Denver, Colorado's Meadow Mountain band, just released their first full-length album on November 2nd. They have created a sound that is entirely unique to them. Their music plays to each members’ individual strengths, and the finished product is a style of music rooted in traditional, hard-driving bluegrass. You can learn more about them and hear the new music here.
And they just so happen to have an expert bread maker on board. Summers and Jack have a shared interest in artisanal sourdough bread.
"While on tour on the East Coast, we played a show at a bakery called Dogwood Bread in Wadhams NY. In addition to going way above and beyond to take care of the band while we were staying in an apartment above the bakery, the owner let us take some of her sourdough starter when we hit the road. The starter's name is Dough (Doug with a hard G, the H is silent), and it survived another week and a half of travel including several days at Grey Fox Bluegrass Festival, and made it all the way back to Colorado where it starts bread to this day."
Summers and Jack have carried on a rousing Instagram competition with photos of their progressively more impressive loaves using the hashtag #bakeoff2018.
"There are many variations on the rustic sourdough loaf. The gold standard is the Tartine loaf, but the recipe is long, involved and daunting for first time sourdough bakers. I've found you can get a great result while cutting a few corners and not sweating over the exacting details."
Here's Jack's sourdough bread recipe for the pragmatic (lazy) baker:
Priming the starter-
The morning of the day before you bake your loaf, pull your starter out of the fridge, feed it a couple tablespoons of flour and water (roughly equal parts) and leave on the counter at room temperature. (If you forget this part, no worries, your starter will work fine straight out of the fridge)

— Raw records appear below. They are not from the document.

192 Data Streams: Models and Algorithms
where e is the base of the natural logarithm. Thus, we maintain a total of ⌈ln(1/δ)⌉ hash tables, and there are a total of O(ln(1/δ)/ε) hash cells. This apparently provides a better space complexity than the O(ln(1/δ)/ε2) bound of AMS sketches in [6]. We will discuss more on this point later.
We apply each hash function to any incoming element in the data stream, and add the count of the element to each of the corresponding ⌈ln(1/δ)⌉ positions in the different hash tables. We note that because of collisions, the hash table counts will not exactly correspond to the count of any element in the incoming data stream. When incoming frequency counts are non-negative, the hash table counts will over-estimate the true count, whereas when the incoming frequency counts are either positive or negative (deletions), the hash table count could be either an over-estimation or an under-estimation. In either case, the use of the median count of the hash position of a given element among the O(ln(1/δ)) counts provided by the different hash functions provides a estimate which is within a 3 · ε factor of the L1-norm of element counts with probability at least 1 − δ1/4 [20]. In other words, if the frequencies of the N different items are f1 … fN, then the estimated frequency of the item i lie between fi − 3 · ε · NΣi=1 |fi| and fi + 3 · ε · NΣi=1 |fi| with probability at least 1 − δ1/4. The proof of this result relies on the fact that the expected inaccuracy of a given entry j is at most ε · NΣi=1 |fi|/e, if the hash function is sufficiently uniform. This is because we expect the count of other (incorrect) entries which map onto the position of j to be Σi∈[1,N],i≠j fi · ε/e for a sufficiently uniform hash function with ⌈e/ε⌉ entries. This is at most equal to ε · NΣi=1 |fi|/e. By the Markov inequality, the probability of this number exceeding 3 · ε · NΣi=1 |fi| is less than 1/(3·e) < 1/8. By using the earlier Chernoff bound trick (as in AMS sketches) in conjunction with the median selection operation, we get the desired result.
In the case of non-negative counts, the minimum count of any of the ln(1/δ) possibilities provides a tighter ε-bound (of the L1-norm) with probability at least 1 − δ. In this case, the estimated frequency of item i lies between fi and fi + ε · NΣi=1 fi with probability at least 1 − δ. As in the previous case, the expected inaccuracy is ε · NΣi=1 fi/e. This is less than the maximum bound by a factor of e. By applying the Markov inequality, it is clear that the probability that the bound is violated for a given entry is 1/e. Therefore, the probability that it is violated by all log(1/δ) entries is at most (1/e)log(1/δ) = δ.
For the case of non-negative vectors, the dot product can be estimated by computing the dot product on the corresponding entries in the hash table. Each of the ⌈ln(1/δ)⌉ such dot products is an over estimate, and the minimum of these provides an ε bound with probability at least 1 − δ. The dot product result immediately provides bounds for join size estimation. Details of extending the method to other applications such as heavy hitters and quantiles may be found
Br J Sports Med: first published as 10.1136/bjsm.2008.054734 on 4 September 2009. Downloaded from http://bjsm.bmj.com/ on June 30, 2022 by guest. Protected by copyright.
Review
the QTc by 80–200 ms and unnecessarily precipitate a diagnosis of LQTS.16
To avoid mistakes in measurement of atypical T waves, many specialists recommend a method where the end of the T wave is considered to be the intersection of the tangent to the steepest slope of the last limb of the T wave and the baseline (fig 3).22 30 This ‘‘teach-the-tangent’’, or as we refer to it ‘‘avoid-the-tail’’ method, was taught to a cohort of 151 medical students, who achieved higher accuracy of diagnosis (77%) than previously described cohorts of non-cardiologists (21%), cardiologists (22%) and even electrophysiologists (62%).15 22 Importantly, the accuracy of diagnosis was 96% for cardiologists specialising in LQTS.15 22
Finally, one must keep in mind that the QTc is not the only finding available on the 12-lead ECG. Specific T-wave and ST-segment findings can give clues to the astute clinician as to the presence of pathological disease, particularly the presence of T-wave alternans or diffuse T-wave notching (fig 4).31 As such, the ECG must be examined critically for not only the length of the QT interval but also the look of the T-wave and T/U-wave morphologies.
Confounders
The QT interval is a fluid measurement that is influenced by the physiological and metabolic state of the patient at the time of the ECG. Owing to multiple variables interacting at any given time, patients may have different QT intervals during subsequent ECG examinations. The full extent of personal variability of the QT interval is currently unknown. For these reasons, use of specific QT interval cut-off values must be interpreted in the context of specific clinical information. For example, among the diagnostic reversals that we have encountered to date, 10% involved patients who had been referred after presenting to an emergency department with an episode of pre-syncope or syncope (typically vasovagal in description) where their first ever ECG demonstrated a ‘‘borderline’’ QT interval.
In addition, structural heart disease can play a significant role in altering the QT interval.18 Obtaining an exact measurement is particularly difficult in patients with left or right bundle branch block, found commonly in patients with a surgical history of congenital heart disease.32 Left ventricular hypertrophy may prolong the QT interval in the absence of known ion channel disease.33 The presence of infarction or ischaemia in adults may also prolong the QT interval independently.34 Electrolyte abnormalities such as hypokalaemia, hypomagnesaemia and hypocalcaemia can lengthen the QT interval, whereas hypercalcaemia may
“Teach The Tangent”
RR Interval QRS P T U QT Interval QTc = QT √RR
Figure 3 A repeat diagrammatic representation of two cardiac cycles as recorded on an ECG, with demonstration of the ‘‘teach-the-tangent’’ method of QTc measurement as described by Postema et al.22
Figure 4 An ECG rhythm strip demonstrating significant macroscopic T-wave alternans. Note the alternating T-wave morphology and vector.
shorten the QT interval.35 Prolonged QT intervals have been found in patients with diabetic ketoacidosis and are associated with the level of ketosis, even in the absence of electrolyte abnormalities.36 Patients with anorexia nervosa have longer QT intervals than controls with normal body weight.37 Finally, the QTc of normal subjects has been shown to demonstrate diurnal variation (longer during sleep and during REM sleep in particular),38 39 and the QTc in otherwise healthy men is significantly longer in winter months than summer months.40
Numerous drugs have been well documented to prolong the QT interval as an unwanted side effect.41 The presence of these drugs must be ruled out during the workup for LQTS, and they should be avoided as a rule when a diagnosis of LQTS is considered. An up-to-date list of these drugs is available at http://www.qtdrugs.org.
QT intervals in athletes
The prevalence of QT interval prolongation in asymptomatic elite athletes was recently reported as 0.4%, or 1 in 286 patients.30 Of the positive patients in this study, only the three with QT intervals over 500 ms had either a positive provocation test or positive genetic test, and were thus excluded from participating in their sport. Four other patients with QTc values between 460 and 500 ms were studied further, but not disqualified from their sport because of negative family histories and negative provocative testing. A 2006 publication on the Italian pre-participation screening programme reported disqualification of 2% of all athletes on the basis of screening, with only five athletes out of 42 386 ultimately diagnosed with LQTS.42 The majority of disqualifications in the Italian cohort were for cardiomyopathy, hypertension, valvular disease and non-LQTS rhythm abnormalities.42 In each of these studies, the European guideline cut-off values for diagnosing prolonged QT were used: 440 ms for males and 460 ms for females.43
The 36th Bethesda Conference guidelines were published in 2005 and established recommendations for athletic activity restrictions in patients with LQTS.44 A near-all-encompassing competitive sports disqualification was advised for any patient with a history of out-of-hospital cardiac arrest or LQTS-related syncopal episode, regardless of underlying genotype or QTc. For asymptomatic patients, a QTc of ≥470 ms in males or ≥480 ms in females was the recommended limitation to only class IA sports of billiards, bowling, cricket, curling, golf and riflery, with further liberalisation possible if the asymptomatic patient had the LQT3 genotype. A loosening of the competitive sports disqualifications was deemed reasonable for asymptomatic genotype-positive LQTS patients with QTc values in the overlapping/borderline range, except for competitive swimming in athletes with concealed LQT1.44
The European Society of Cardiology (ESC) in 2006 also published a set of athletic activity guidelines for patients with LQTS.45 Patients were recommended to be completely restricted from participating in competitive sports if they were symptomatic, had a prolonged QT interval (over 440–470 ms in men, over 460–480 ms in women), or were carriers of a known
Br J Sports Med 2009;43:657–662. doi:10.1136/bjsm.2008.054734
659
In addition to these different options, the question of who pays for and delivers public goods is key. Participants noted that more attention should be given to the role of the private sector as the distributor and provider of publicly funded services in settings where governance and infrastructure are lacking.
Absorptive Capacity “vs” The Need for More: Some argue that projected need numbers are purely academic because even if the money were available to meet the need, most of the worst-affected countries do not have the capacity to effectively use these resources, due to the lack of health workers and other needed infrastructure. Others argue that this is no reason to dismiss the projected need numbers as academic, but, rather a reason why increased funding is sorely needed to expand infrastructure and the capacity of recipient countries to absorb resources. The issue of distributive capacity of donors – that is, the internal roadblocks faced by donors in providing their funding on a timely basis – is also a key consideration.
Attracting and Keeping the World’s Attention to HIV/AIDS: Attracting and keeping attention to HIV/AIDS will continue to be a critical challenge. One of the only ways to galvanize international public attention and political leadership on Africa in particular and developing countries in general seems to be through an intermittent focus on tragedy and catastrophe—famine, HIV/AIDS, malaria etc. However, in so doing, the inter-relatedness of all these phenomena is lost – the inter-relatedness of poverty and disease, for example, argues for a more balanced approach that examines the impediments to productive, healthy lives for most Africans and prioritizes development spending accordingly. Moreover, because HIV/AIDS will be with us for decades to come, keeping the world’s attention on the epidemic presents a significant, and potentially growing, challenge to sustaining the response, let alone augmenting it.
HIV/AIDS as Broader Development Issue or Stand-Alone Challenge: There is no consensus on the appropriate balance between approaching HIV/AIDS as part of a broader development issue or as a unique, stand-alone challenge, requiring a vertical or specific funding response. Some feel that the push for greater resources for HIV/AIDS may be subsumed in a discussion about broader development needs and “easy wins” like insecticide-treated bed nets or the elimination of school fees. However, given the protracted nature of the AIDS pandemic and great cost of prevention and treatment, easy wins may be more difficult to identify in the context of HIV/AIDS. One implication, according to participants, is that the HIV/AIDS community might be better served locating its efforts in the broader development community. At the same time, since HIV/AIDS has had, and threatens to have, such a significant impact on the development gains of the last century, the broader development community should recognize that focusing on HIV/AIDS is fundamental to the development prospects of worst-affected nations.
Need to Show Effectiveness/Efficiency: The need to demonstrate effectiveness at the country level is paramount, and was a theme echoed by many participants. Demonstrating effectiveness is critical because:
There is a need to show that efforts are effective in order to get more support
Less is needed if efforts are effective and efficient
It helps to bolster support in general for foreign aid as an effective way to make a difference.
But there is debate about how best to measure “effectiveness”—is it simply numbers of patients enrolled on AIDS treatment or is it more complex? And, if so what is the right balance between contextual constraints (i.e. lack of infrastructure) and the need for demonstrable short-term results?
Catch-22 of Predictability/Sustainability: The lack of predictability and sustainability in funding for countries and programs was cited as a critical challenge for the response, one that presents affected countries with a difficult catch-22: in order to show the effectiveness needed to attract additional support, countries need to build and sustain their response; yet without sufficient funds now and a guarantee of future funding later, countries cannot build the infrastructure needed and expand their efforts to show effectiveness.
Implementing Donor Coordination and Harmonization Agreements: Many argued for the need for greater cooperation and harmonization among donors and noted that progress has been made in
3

Leaven + Autolyse- The night before the day you bake your loaf combine a few healthy spoonfuls of your starter with a roughly equal amount of warm water (too hot will kill the yeast in your starter), and a spoonful of flour- set aside. This is your leaven.
In a large mixing bowl combine 300g whole wheat flour, 700g white flour, and 20g salt. (or try any other flour at any ratio, 100% white, sub for spelt, rye, whatever. Keep the salt at 20g) To the dry mixture add 700-750g warm water. Get in there with your hands and work the dough just until there are no dry clumps of flour. We're not kneading this bread, adding the water to the flour early like we're doing here is called autolyse, and it develops the gluten in a way that basically eliminates the need to knead. Let both the leaven and the autolyse sit for 30 minutes to a couple hours. (no worries if you don't have time for a full hour of rest, or if you accidentally forget about it for a while)
Building your dough + Primary fermentation-
Add the leaven directly to the large bowl with your autolyse. Once again we're gonna get in there with our hands and work the starter mixture into our wet dough. This will feel wrong. It's sloppy and the wetter leaven doesn't quite want to mix with the dryer autolyse, so it just makes it slippery. Stay strong. Pinching the dough, or squeezing big handfuls allowing it to extrude between your fingers for a couple minutes will get you to a nice, consistent texture. Wash your hands, cover the dough bowl with a towel, and go to bed.
Shaping + Proofing-
In the morning (or afternoon, you're a busy person) the dough should be nearly twice its initial size, full of air bubbles, and smelling nice and sour. With a rubber spatula scrape down the sides of the bowl and knock down the dough. If you have a proofing basket, flour that thing. If not place a clean towel in a medium sized bowl and cover it with a generous amount of flour. There should be enough dough here for two decent sized boules, but sometimes I just make a mega-loaf. Divide the dough in half (if you like), form it roughly into the shape of a ball by pulling the edges to a point in the center and pinching to make a seam, and place it in your proofing basket (or bowl) seam-side up. Now comes the proof, or secondary fermentation. The key here is to allow the yeast to continue eating the dough, but catch it at the right moment so we still get good oven-spring. Allow the dough to proof at least 30 minutes, but not longer than an hour. You can poke the dough to see if it's proofed- you want the imprint from your finger to slowly spring back.
Bake-
While the dough is proofing place your dutch oven (stock pot, covered cast iron, or whatever closed, oven-safe container you have) on the middle rack of your oven. Preheat to 500 degrees. When your oven is hot and your dough is proofed pull the rack with your dutch oven out and pull off the lid (I shouldn't need to tell you it's hot, be careful). Decisively turn your dough out of the proofing basket and into the hot dutch oven. Quickly score the top of your dough however you like with your sharpest knife. Cover with the lid, and close up that oven. The loaf will spend about 45 minutes in the oven. After 15 minutes covered you should get a nice oven spring and with the steam trapped in your dutch oven the crust will mostly have formed. Uncover your loaf and lower the oven temperature to 475. Continue baking for 20-30 minutes, or until it starts to look the way you want it to.